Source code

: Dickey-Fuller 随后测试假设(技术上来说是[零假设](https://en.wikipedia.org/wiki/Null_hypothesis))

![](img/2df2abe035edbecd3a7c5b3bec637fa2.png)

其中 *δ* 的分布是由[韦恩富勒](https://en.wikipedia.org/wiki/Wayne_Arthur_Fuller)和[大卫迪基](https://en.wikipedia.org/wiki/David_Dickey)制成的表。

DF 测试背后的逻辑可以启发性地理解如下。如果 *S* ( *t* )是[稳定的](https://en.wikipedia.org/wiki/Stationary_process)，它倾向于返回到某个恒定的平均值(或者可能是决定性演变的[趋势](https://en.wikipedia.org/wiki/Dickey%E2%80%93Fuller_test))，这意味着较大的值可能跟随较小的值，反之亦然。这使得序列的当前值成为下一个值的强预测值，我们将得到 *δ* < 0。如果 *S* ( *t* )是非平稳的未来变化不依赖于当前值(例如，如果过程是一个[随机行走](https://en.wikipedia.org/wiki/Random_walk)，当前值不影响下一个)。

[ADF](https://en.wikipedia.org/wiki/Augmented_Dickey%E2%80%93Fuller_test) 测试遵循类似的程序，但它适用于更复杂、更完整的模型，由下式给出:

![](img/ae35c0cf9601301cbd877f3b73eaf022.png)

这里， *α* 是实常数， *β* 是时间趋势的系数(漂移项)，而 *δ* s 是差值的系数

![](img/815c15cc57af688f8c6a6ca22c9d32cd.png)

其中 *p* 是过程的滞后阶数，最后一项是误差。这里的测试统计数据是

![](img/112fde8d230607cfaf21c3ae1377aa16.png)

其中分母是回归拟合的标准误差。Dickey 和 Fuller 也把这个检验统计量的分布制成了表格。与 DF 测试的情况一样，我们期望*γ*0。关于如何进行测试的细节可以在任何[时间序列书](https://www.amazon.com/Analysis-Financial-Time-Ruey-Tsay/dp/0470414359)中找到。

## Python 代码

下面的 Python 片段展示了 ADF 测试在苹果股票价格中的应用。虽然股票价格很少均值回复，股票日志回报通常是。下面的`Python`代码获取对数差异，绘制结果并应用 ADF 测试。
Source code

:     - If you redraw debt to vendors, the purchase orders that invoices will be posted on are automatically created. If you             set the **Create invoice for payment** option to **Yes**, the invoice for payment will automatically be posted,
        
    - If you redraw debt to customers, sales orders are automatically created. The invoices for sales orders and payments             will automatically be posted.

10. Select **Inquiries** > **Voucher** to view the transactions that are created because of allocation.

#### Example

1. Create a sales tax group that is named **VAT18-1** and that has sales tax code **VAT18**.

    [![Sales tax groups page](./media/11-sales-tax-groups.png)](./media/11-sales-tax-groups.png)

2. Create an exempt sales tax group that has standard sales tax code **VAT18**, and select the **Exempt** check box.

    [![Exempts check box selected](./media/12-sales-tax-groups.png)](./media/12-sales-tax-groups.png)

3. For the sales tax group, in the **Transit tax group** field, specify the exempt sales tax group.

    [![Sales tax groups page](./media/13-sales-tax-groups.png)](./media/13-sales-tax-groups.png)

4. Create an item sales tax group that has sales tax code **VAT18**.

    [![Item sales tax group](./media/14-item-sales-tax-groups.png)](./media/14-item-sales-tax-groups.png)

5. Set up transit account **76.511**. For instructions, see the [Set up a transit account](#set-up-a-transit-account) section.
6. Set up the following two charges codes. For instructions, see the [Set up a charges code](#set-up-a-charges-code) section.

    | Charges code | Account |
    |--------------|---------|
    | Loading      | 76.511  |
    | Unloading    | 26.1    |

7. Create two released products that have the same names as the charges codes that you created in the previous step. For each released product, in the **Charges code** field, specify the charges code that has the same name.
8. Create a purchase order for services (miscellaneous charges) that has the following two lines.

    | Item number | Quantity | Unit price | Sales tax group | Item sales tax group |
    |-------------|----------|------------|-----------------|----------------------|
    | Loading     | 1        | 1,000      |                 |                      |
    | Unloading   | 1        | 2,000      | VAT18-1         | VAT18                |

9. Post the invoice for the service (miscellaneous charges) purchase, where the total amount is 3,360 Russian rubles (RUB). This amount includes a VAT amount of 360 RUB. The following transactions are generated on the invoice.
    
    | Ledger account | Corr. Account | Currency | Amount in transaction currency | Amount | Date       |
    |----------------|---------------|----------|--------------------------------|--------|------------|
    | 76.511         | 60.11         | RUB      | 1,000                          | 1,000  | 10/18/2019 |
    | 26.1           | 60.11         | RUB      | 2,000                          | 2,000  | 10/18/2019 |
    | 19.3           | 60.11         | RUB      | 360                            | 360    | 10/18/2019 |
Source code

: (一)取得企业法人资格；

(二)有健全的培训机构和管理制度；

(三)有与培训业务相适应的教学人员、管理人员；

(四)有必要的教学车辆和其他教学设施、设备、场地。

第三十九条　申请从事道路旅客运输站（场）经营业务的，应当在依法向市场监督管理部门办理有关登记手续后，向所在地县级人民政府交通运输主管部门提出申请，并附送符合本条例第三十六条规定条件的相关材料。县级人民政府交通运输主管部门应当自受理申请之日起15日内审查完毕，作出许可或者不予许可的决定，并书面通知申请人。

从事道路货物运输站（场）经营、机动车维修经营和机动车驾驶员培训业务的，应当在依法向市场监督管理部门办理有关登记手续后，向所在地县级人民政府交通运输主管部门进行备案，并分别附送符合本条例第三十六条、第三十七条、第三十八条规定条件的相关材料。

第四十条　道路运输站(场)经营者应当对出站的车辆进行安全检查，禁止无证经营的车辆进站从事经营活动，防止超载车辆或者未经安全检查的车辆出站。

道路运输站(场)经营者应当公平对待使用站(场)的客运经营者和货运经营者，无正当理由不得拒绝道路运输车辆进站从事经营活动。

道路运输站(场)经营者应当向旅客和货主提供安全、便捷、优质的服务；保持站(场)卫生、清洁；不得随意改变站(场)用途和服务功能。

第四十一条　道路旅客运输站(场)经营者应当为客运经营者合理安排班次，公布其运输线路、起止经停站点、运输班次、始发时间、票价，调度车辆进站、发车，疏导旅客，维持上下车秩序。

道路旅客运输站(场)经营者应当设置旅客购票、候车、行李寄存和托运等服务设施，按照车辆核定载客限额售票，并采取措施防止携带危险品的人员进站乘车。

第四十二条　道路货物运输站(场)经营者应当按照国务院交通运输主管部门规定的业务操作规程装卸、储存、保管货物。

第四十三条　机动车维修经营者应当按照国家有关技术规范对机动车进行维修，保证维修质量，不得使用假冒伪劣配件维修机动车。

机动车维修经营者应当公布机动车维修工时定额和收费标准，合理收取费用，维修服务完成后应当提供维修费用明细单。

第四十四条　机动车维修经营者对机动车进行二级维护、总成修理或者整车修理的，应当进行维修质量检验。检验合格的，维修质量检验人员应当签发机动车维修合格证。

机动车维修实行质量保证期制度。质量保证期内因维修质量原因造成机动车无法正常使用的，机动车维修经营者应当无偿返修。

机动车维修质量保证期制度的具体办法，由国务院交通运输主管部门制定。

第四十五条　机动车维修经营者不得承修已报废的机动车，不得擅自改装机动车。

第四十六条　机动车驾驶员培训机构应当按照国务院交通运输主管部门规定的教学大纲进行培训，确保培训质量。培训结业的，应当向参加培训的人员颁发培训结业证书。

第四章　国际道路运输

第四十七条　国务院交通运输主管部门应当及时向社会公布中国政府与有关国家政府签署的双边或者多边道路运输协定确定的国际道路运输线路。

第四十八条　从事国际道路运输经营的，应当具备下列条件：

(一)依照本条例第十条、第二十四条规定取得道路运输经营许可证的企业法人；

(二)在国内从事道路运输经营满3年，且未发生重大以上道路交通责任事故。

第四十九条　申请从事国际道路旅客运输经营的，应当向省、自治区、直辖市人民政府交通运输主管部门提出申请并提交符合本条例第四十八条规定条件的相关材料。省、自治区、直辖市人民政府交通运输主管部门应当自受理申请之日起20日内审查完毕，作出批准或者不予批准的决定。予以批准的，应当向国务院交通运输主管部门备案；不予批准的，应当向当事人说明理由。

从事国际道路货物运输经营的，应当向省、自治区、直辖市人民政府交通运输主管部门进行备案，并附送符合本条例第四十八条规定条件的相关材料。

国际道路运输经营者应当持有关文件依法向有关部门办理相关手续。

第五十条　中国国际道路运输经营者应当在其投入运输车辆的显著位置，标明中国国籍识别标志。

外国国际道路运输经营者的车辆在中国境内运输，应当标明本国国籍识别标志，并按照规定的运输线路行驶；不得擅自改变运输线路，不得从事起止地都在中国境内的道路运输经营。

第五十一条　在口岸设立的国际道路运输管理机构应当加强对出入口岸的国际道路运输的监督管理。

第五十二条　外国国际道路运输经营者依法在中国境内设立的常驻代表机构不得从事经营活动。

━━━━

-- GOAL OF THE EXERCISE --
Only one number is expected: the count of lines in the entries holding the string "will".

-- SOLUTION FOR THIS TASK --
2